Personal information
- Nationality: Romanian
- Born: Lajos Gáll 10 June 1900 Dănești, Harghita, Austria-Hungary
- Died: 14 September 1944 (aged 44) Corund, Northern Transylvania
- Height: 161 cm (63 in)
- Weight: 53 kg (117 lb)

Sport
- Sport: Long-distance running
- Event: Marathon
- Club: Astra Brașov IAR Brașov ASM Brașov

= Ludovic Gall =

Romanian long-distance runner

Ludovic Gall (born Lajos Gáll, 10 June 1900 - 14 September 1944) was a Romanian long-distance runner. He competed in the marathon at the 1936 Summer Olympics where he finished on the 23rd place. He was the first Romanian athlete to complete a marathon run at the Olympic Games.
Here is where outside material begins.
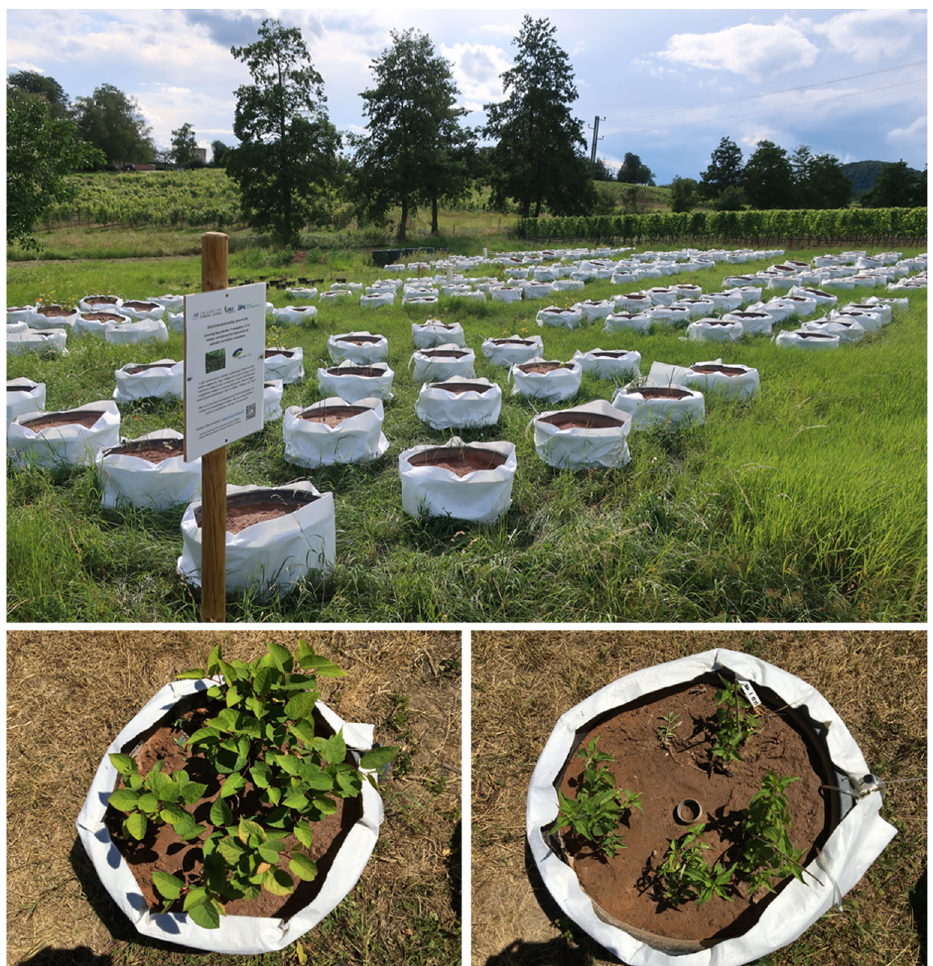
Figure 4. Experimental setup of the experiment. General view of the pots arranged in a randomized block design and sample pictures of Fallopia japonica (left) and Urtica dioica (right) growing in the pots in spring 2021.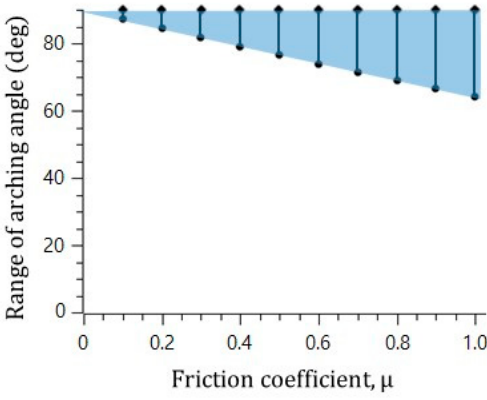
Figure 5. Decrease in the range of arching angle with decreasing friction force.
Gall won three marathon gold medals (1932, 1933, 1935), a silver medal (1936) and two bronze medals (1937, 1939) at the Balkan Championships marathon. He also won six Romanian national marathon competitions (1933, 1934, 1935, 1936, 1938, 1939), establishing new national records at the 1935 and 1936 editions. He represented the sports clubs Astra Brașov (1933), IAR Brașov (1934–1939), and ASM Brașov (1940). In July 1934, after winning the national marathon competition at the Brașov stadium, he was congratulated in person by King Carol I of Romania.

A street in Sfântu Gheorghe is named after him and a runners circle in the city also bears Gall's name.